Beginning next school year, San Francisco public schools can set their own policies on allowing students to wear hats, caps or other head coverings -- rules previously regulated by the district.
The San Francisco Unified School District Board of Education unanimously approved a resolution Tuesday to remove districtwide restrictions on head wear, though the majority of The City's high schools have already adopted their own hat policies.
Board member Matt Haney, who introduced the resolution, said alleviating the district of implementing a hat policy -- which currently prohibits hats and hair coverings in schools -- will allow schools to tailor the regulations to their individual communities. The SFUSD does not prohibit religious head coverings.
"The expectation will be that high schools and middle schools will have conversations around changing their dress codes," Haney said. "People feel very different, whether it's teachers, parents or principals, but we want to allow that conversation to take place."
Superintendent Richard Carranza supported updating the policy as well, saying it is important for the district to "capture the spirit of our community values" and implement a current policy. The district last amended the dress code in 1997, according to SFUSD spokeswoman Gentle Blythe.
"The best way to characterize our approach as going forward is more of a defined autonomy," Carranza said.
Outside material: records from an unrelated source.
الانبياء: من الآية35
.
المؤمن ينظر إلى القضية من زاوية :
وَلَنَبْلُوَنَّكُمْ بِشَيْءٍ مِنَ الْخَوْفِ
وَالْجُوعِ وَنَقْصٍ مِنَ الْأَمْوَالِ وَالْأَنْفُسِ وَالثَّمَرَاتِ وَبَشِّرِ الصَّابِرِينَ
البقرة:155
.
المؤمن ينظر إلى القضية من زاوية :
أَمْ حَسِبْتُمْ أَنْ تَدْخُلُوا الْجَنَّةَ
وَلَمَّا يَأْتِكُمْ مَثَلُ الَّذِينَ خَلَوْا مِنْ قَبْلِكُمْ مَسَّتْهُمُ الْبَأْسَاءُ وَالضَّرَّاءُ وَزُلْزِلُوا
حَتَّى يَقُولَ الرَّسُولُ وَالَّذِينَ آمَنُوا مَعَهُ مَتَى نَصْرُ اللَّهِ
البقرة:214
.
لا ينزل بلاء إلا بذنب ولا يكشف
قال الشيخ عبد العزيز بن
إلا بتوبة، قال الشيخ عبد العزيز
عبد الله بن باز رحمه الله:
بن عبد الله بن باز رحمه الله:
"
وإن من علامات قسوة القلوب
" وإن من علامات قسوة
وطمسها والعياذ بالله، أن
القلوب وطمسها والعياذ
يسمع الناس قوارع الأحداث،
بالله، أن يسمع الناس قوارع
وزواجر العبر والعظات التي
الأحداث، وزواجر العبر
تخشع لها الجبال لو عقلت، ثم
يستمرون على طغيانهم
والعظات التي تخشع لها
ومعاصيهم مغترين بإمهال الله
Fourteen of the district's 19 high schools have already adopted rules on wearing hats in class and are seeing mostly positive results because teachers are able to spend less time enforcing such rules and more time teaching, according to Haney.
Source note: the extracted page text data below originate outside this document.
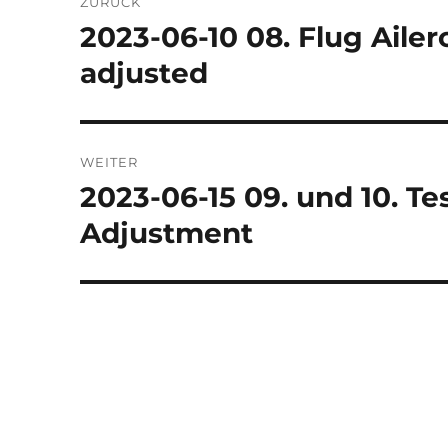
ZURÜCK
2023-06-10 08. Flug Ailer
Vorheriger
Beitrag:
adjusted
WEITER
2023-06-15 09. und 10. T
Nächster
Beitrag:
Adjustment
"We know that the primary function of schools is to educate kids," Haney said. "If students are being sent out of class or teachers are having to spend time enforcing minor dress code rules, we aren't necessarily spending all of our time on our primary purpose."
Faculty at Lincoln High School, one of the schools that has already adopted its own policy, voted to allow hats in school hallways two years ago -- though teachers can still enforce a no-hat policy in the classroom -- which has helped combat negative interactions between students and teachers, according to Principal Barnaby Payne.
"It's a pretty subtle difference, but starting the day with positive interactions can make a big difference about the how the student feels about their school day," Payne said.
Though all seven board members and Carranza supported the resolution at Tuesday's meeting, concerns arose of possible inconsistencies among schools' hat policies, particularly if a student transfers between schools. Haney emphasized this will be "an evolving conversation."
The resolution approved Tuesday also amended the dress code to prohibit the use of suspensions or expulsions as a punishment for violating a school's dress code or uniform policy, consistent with the district's greater effort to favor restorative practices over suspensions.